Anthony Albanese must explain why AUKUS pact advances US power
Some believe Donald Trump makes extravagant demands only to back down later. It is why he’s sometimes referred to as TACO (Trump Always Chickens Out).
Anthony Albanese is hoping for another TACO moment after rebuffing Defence Secretary Pete Hegseth’s insistence that Australia spend 3.5 per cent of GDP on defence.
Labor hopes Trump will quickly move on to the next target.
But this is unlikely. If Albanese continues to rebuff the administration’s insistence to spend more on our military, it is not an exaggeration to say that the submarine component of AUKUS is at risk.
This is why.
There is a seriousness to the Trump administration when it comes to national security in the region.

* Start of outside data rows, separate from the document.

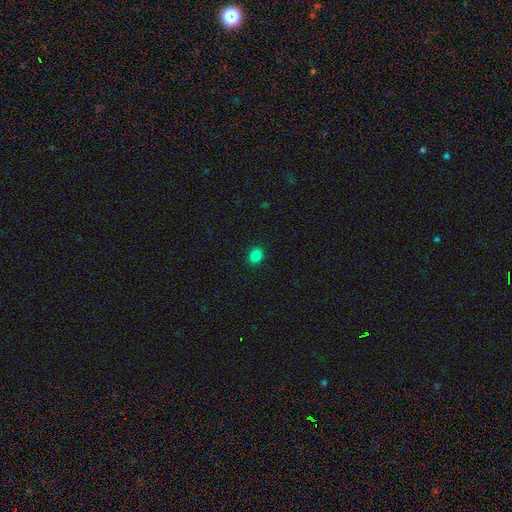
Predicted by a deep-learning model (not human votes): smooth_or_featured: smooth (p=0.84) [alt: star or artifact p=0.13]
how_rounded: round (p=0.63) [alt: in between p=0.36]
merging: none (p=0.91) [alt: minor disturbance p=0.06]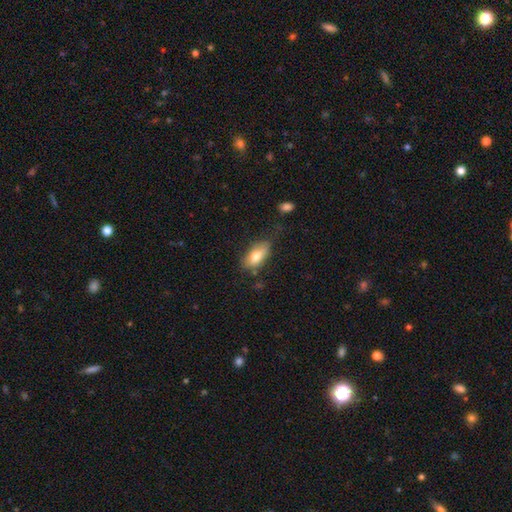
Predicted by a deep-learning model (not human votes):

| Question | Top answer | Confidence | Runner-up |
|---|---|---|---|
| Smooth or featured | smooth | 75% | featured or disk (18%) |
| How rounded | in between | 89% | cigar-shaped (6%) |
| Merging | none | 60% | minor disturbance (27%) |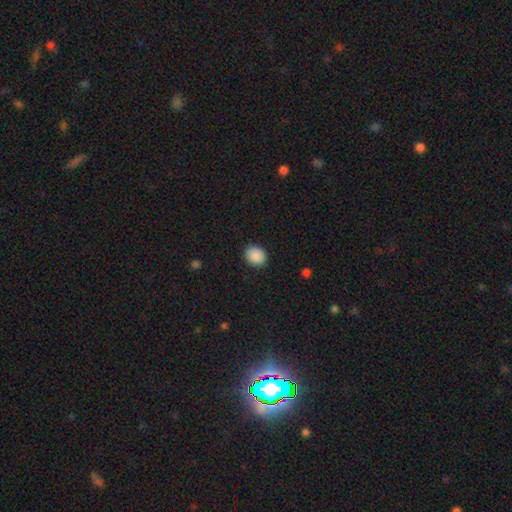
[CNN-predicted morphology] Q: Smooth or featured?
A: smooth (90%); runner-up: star or artifact (8%)
Q: How rounded?
A: round (52%); runner-up: in between (47%)
Q: Merging?
A: none (89%); runner-up: minor disturbance (8%)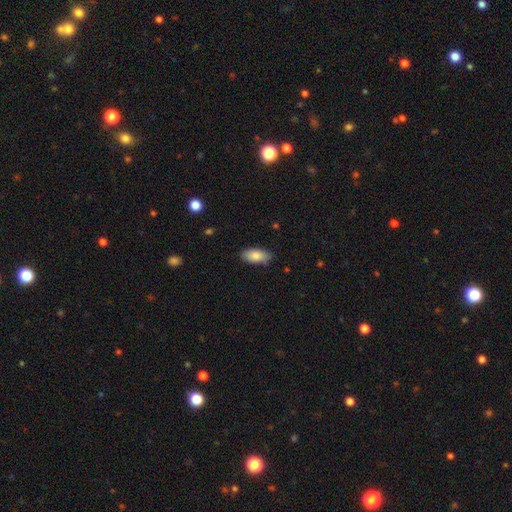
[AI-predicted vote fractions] The model was most divided on "merging": none: 84%, minor disturbance: 13%, major disturbance: 2%, merger: 1%. More confident: how rounded — in between (90%); smooth or featured — smooth (84%).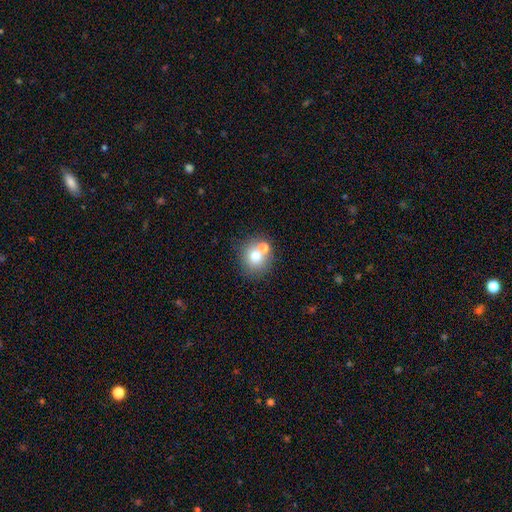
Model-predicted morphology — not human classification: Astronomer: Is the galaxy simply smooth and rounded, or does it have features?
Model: smooth — 69%.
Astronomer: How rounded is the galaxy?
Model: round — 84%.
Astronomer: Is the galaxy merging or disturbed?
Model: none — 58%.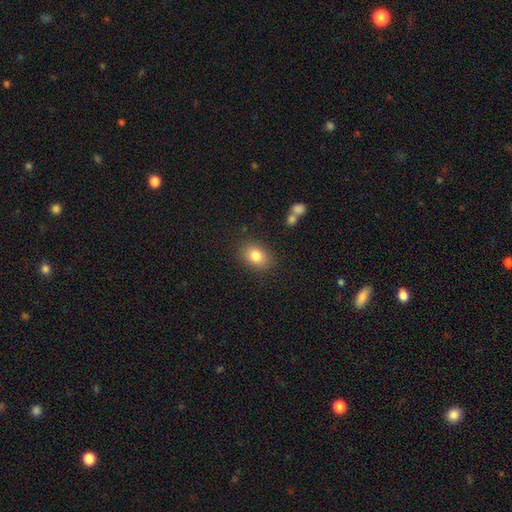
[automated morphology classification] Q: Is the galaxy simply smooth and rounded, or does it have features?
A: smooth — 82%.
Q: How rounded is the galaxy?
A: in between — 71%.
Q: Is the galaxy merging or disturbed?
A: none — 85%.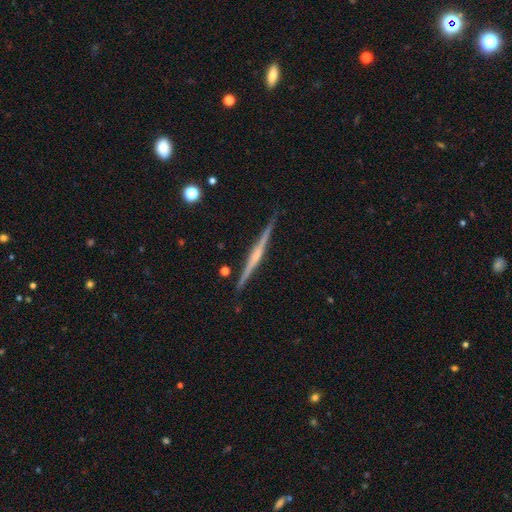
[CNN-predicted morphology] A featured or disk galaxy (81%) viewed edge-on (99%) with a rounded central bulge (57%).

Vote fractions:
- Smooth or featured? featured or disk: 81% / smooth: 14% / star or artifact: 5%
- Edge-on disk? yes: 99% / no: 1%
- Edge-on bulge? rounded: 57% / none: 30% / boxy: 13%
- Merging? none: 90% / minor disturbance: 7% / major disturbance: 1% / merger: 1%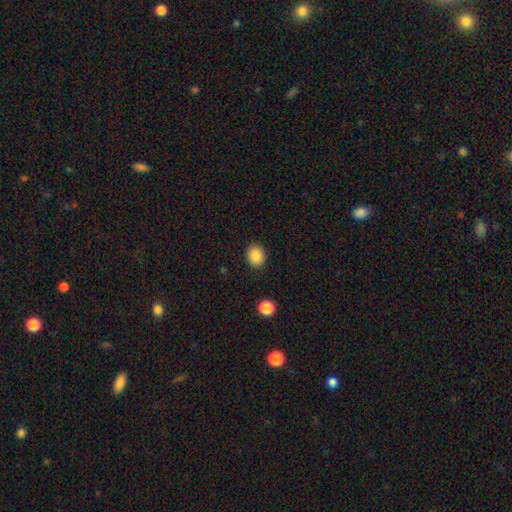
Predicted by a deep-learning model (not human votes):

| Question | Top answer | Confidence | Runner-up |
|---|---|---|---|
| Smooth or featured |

The President views Europe and Asia differently.
Europe has sufficient resources to keep Russia in check if it took its own security seriously. For Trump, constraining Russia is, and ought to be, in European hands.
For Trump, Asia is different.
What China does is far more consequential to US global power, influence and wealth than is the case with Russia.

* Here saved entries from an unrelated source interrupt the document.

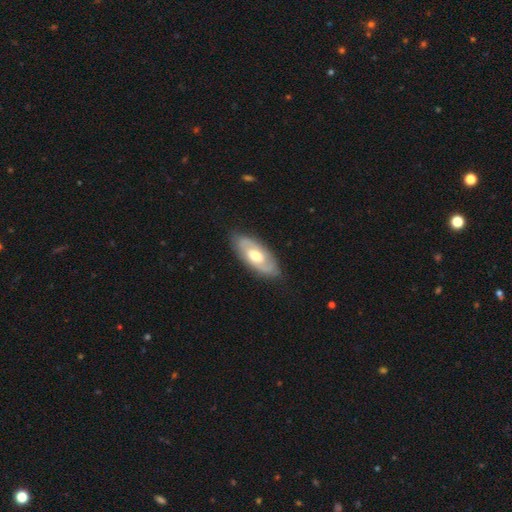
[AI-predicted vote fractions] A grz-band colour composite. It shows a featured or disk galaxy (60%) with no bar (63%), spiral arms (56%) and a moderate central bulge (72%). Merging: none (82%).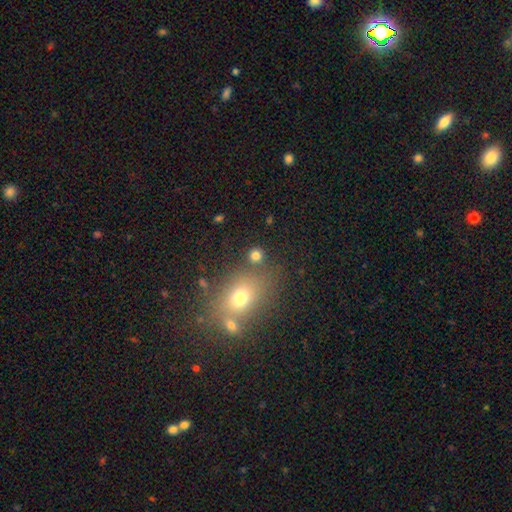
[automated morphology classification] Smooth or featured?
  - smooth: 78% *
  - star or artifact: 15%
  - featured or disk: 7%
How rounded?
  - round: 83% *
  - in between: 16%
  - cigar-shaped: 1%
Merging?
  - none: 76% *
  - merger: 13%
  - minor disturbance: 8%
  - major disturbance: 4%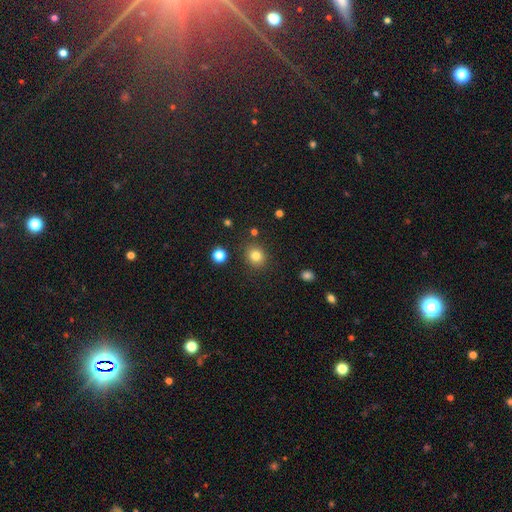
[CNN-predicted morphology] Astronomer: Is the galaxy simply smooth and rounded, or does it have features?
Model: smooth — 82%.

Among Trump’s key defence and national security appointees, there is a genuine urgency in the way they speak publicly and privately about the need to deter China, especially over Taiwan, and the critical period is over this decade.
This framing was also prevalent within the Biden administration. The difference is the complete lack of sentimentality about alliances and ruthlessness with which the current administration will pursue its objectives.

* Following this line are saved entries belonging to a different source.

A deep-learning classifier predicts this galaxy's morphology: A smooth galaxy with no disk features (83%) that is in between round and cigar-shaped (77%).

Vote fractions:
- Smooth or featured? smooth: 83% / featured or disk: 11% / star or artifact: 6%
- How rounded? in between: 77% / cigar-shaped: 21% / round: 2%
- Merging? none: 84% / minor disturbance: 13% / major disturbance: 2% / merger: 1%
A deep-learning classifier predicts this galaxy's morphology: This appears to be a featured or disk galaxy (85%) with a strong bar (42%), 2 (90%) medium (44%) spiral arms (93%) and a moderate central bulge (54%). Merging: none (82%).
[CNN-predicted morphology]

This brings us to how it thinks about deterrence. In brutally simplistic terms, hard power and persuading China of the US willingness to use it is all that really matters.
When it comes to allies, not much weight is given to shared history or the symbolism of agreements such as AUKUS.
As one Trump cabinet member has said to me, China only cares about AUKUS if it leads to the production of weapons that can hurt the People’s Liberation Army.
On defence spending the Trump administration has done its homework.
Our spending as a proportion of GDP is barely higher than when AUKUS was first announced in 2021. The administration knows we are shifting resources away from improving existing capabilities to fund the submarines under Pillar I.
The understandable American worry is that, in the critical period leading up to 2030, Australia will be weaker in military terms than we are now. Remember we are not due to purchase American nuclear-powered submarines until next decade.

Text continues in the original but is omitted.